In interviews last year with BioPharma Dive, AstraZeneca and Merck executives, as well as oncologists not involved with the trial, described the results as a call to action for greater BRCA testing. Debu Tripathy, the chair of MD Anderson Cancer Center's breast medical oncology department, said oncologists might push to broaden testing guidelines beyond those patients who get cancer at a young age or have a family history of BRCA mutations. "This is a big win," he said at the time.

Lynparza is one of a number of high-priced medicines, like some immunotherapies and CDK 4/6 inhibitors, that were first approved in advanced settings and are now becoming available in early breast cancer. Though they each have shown the potential to extend lives and keep tumors from returning, they can also drive up costs for uninsured patients and increase insurance premiums for others, Tripathy noted last year. The treatments also come with side effects. Lynparza, for example, is associated with nausea, vomiting, diarrhea, and in rarer cases, severe anemia that can require a blood transfusion.

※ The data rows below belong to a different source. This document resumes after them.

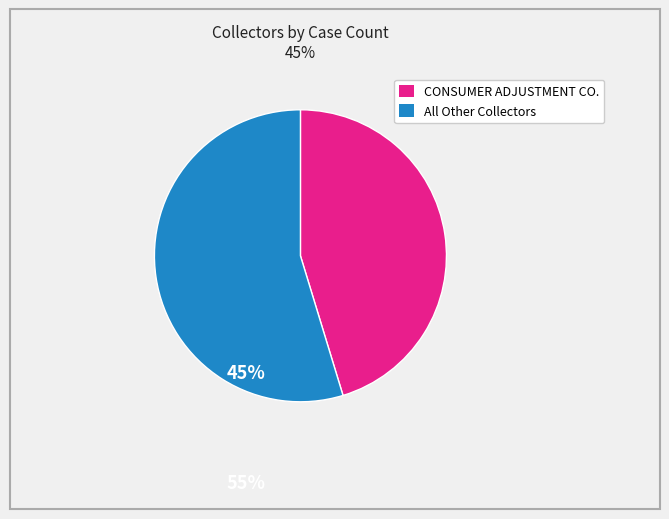

Is there a majority slice in this chart?

Yes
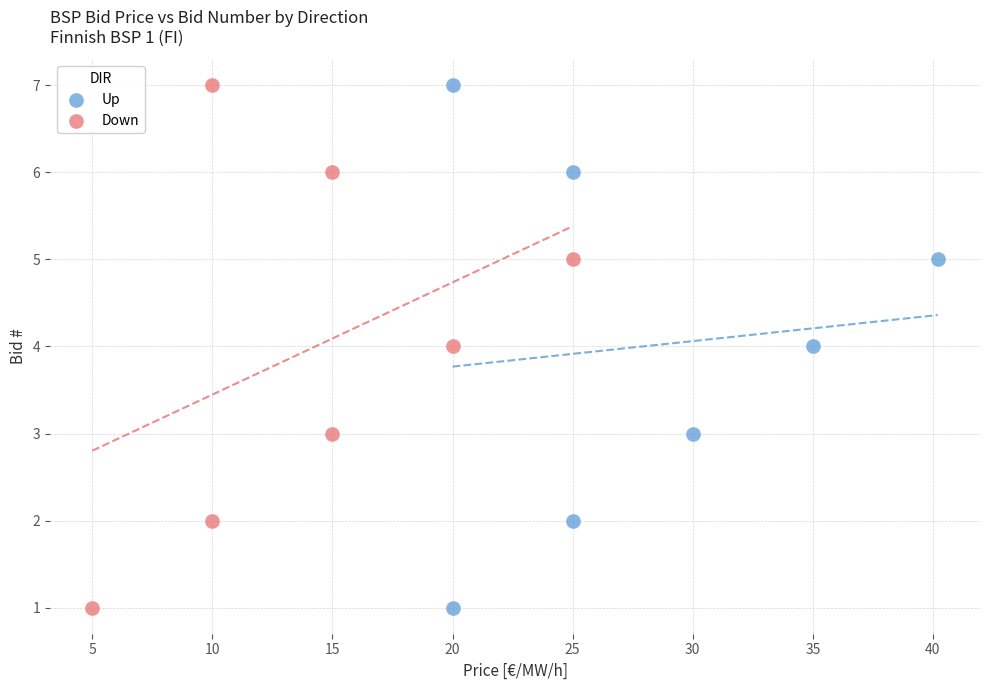

What are all the series names shown in the legend?

Up, Down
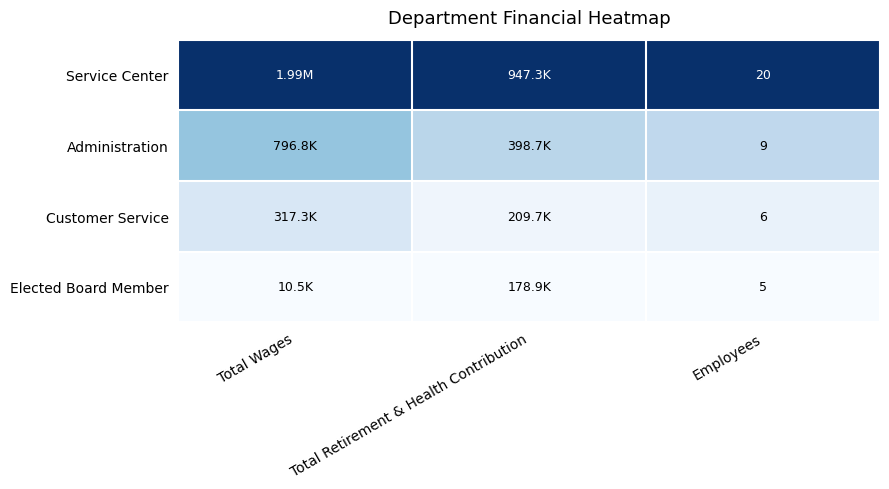

What is the spread (max minus min) of values at Employees?

15.0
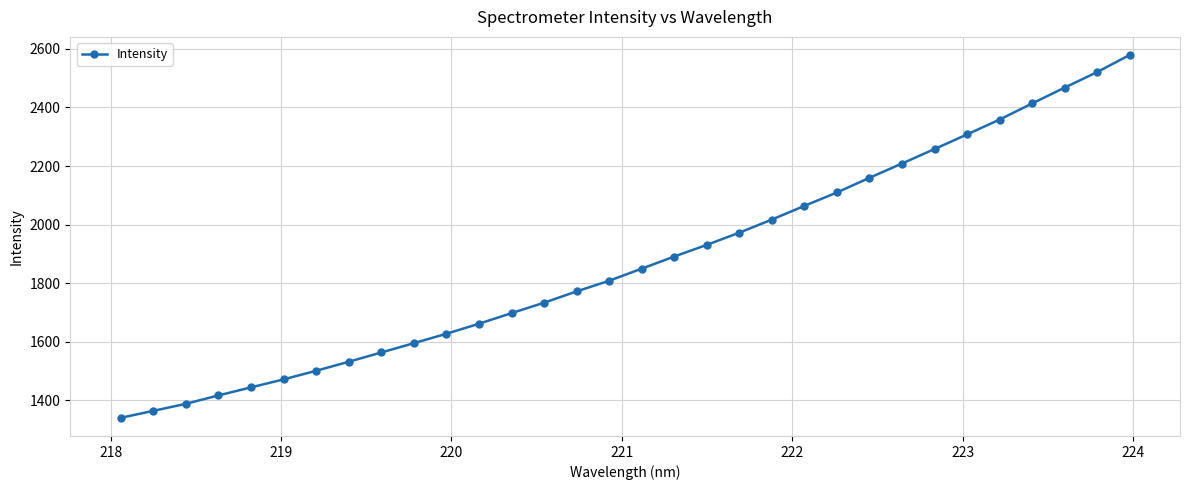

What is the maximum value shown in the chart?

2578.8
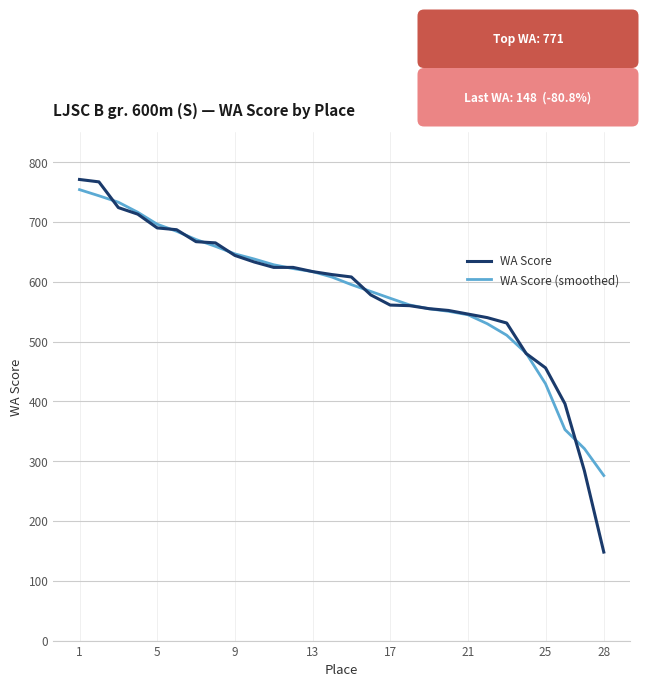

What is the highest value of the WA Score series?

771.0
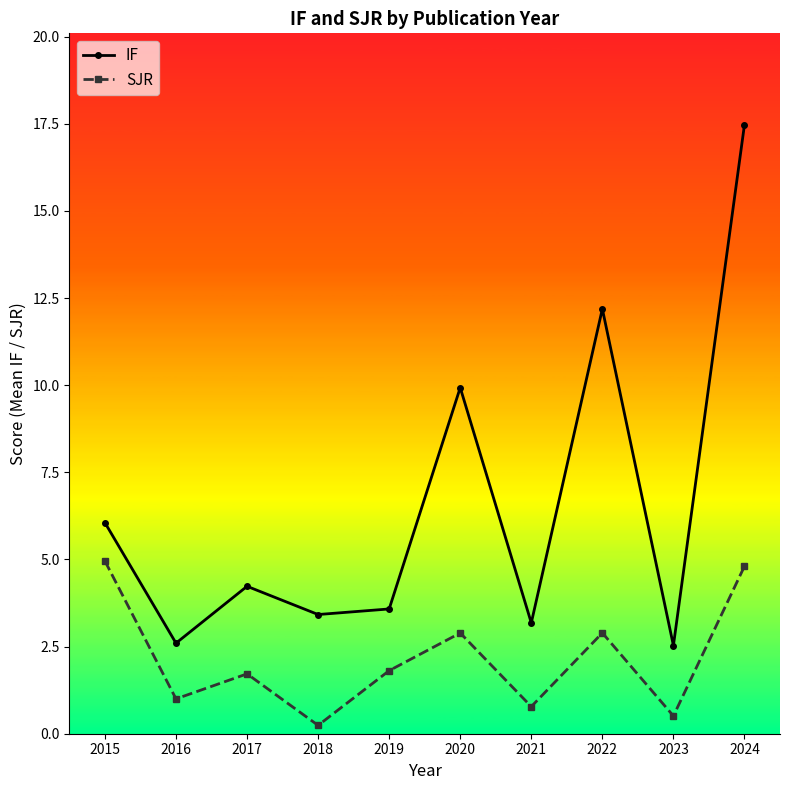

How many interior local peaks does the IF series have?

3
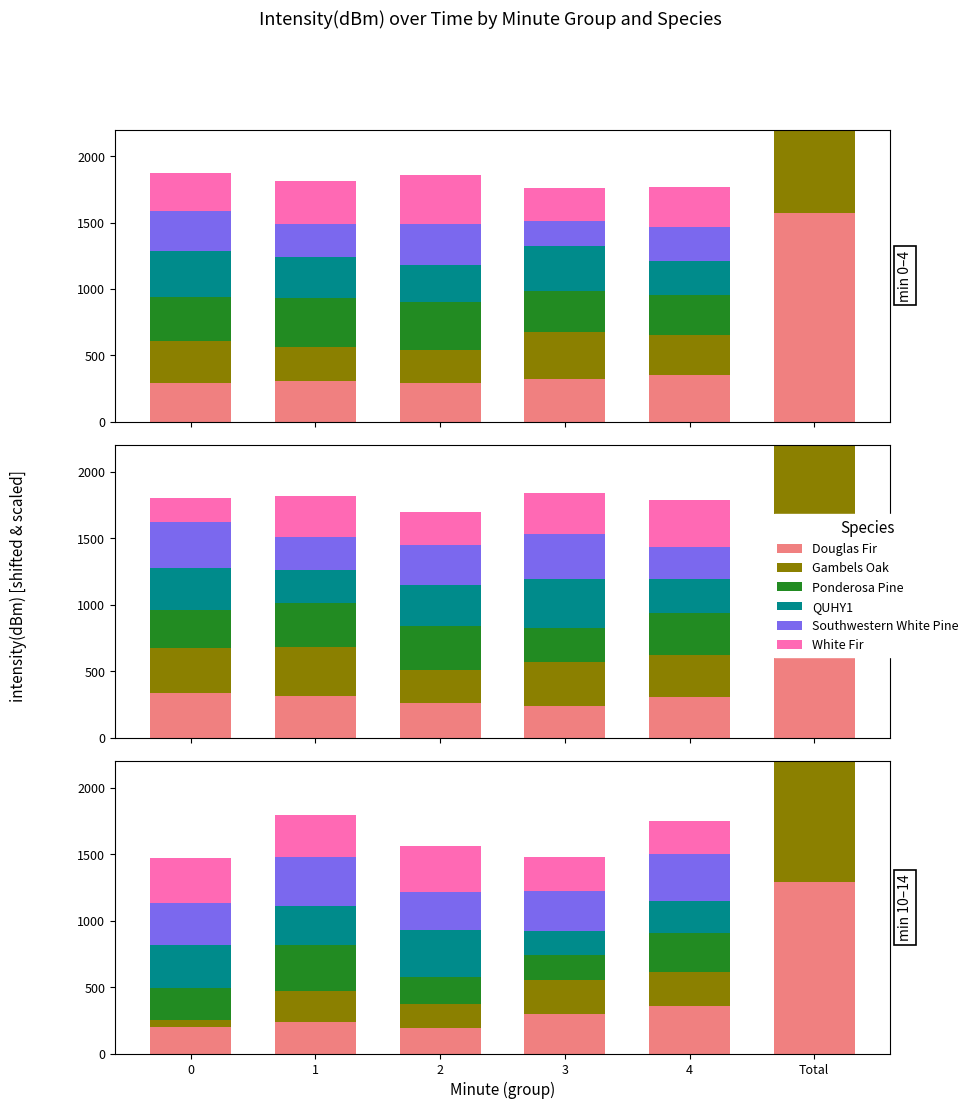

How many data points in Southwestern White Pine are above 354?

3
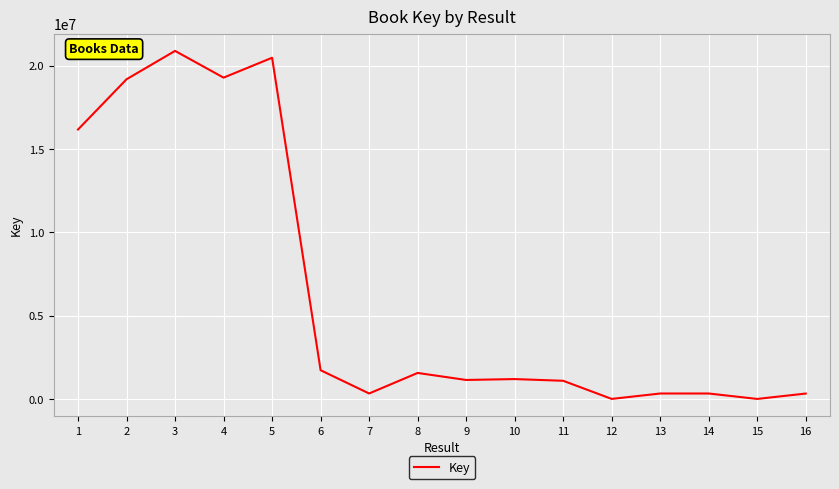

What is the change in value from 3 to 9?

-19735243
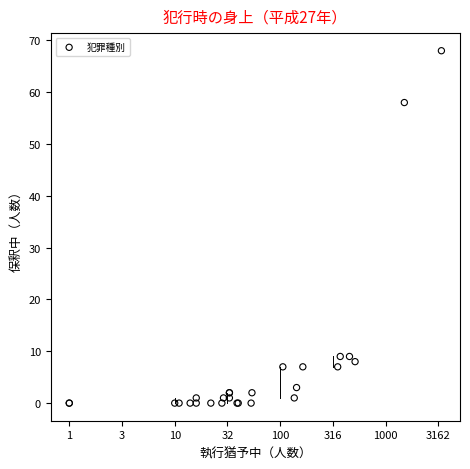

What Y value in the scatter plot is closest to 34?

58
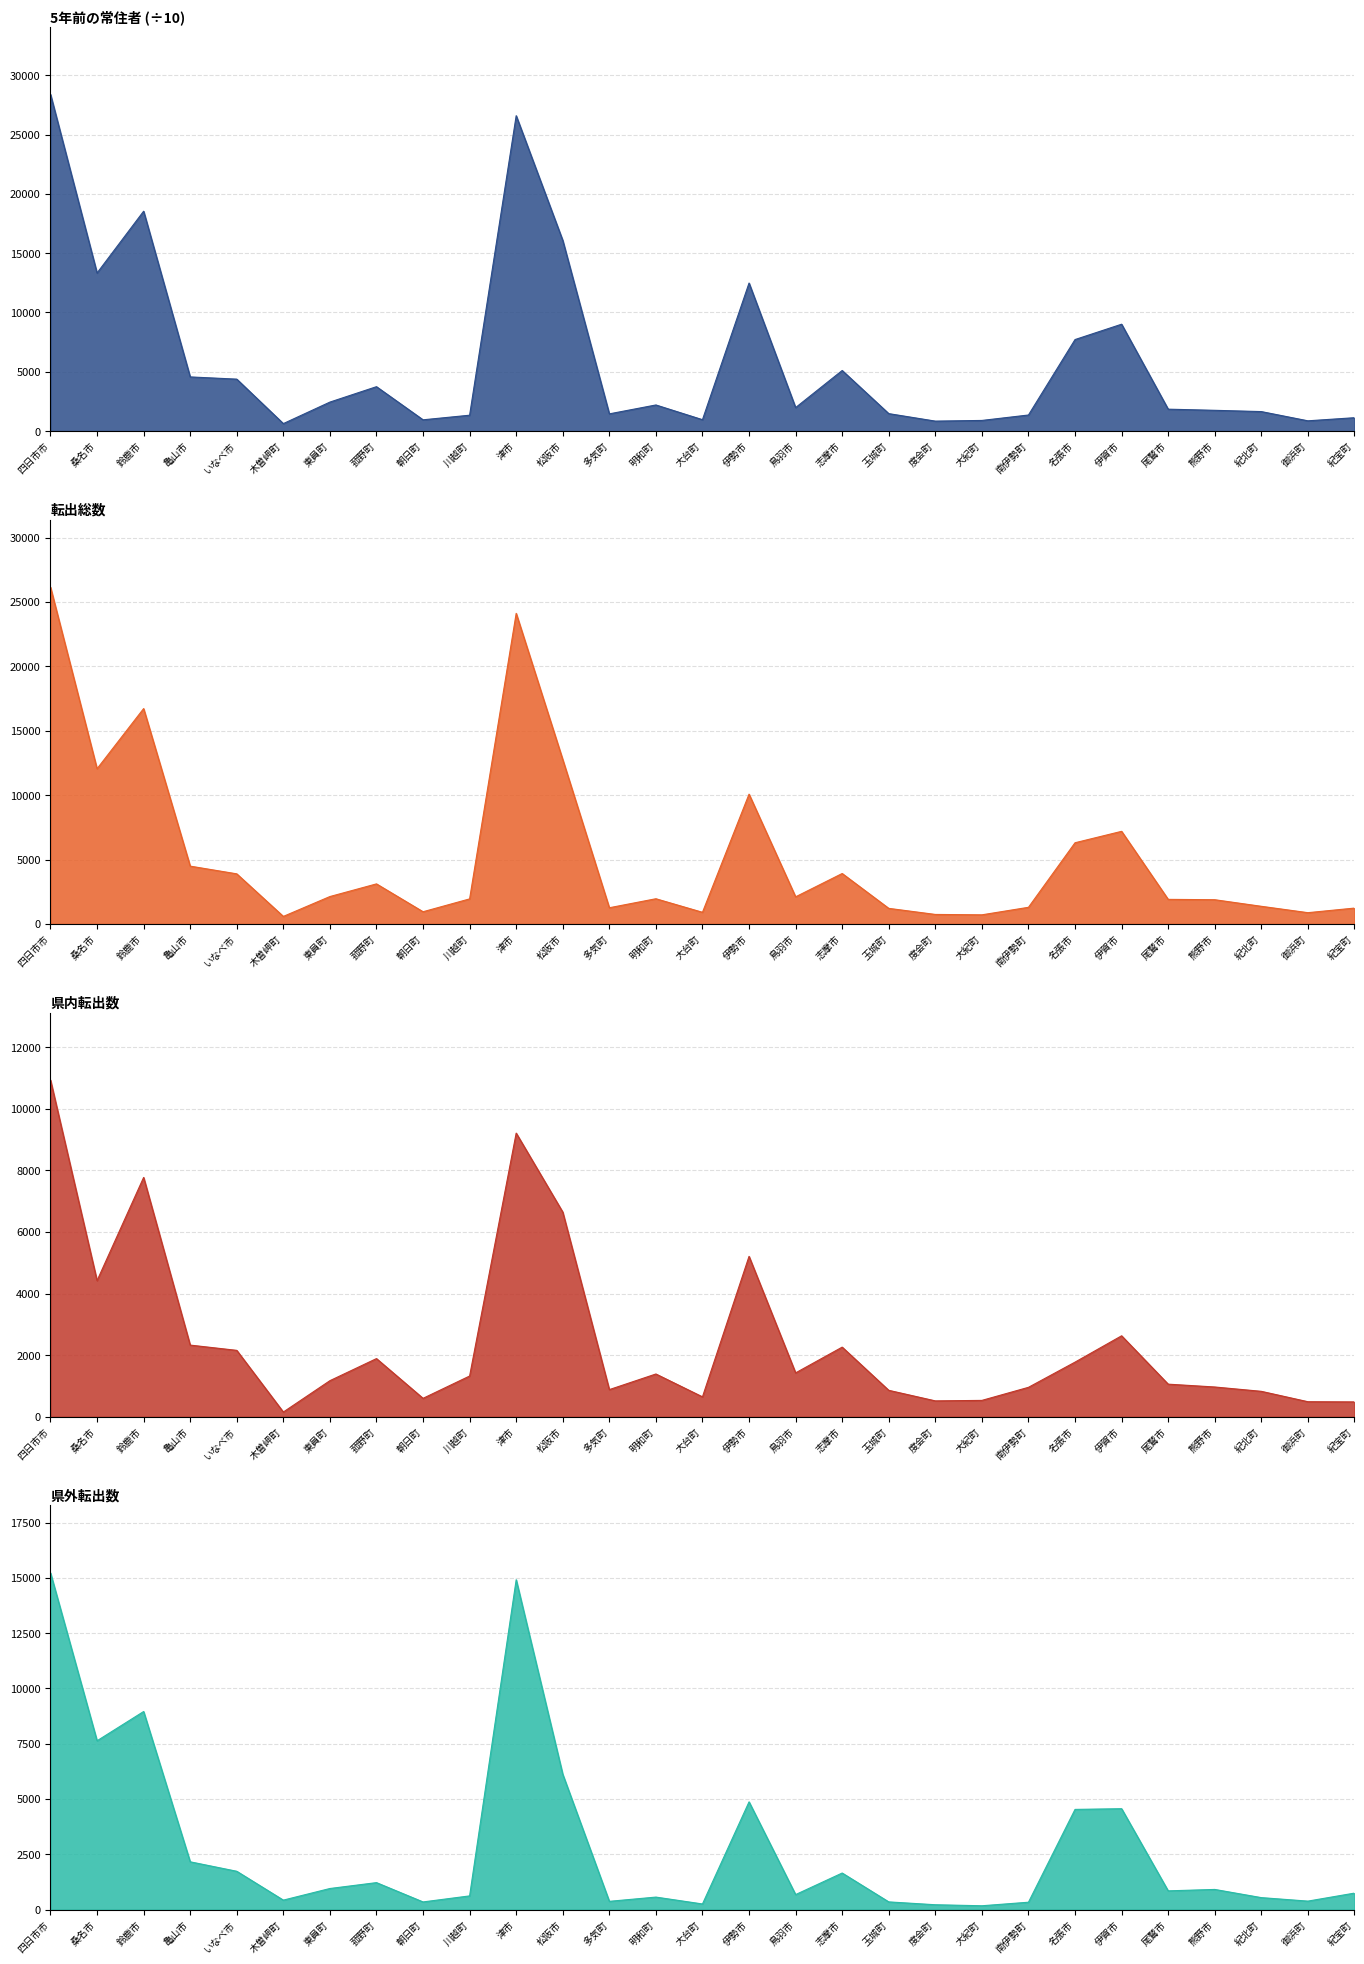

True or false: 転出総数 and 県内転出数 cross at least once.

False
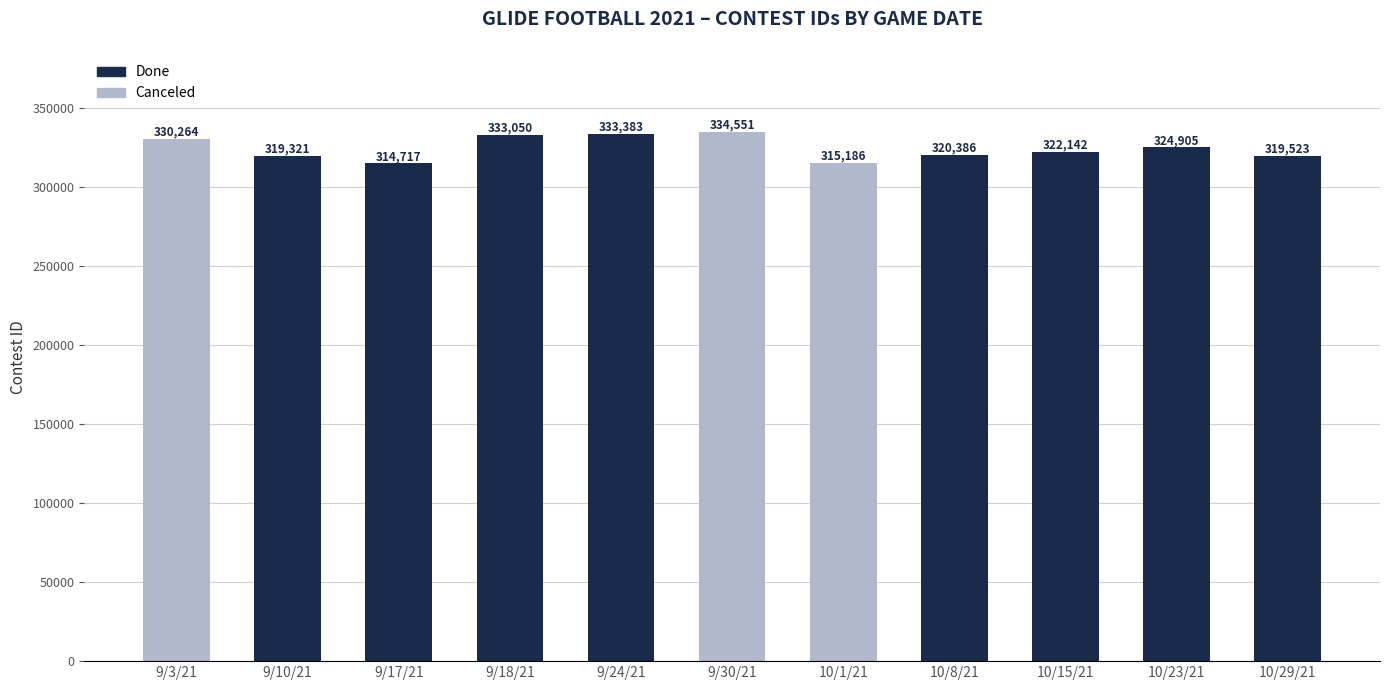

What is the value of the 5th bar from the left?

333383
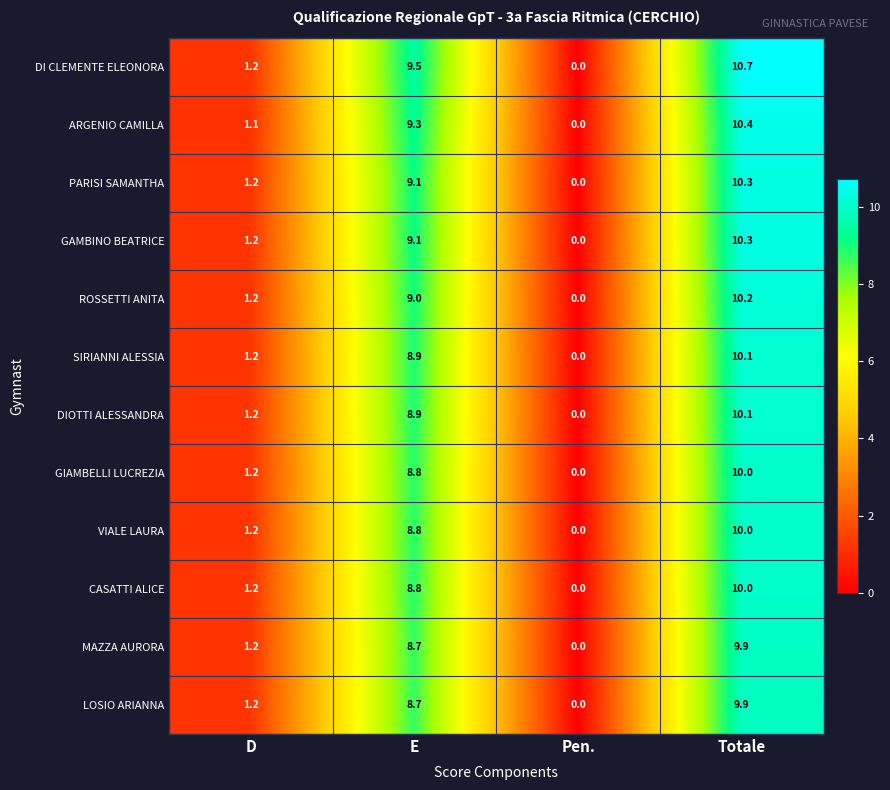

What is the average value of the ARGENIO CAMILLA series?

5.2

AstraZeneca and Merck have more definitive evidence in Lynparza's favor than they did a year ago. More recent findings showed treatment led to a clear survival benefit, which the partners plan to soon disclose in more detail.

AstraZeneca will receive $175 million from Merck as a result of the approval, a milestone payment agreed to as part of the long-running alliance between the two companies.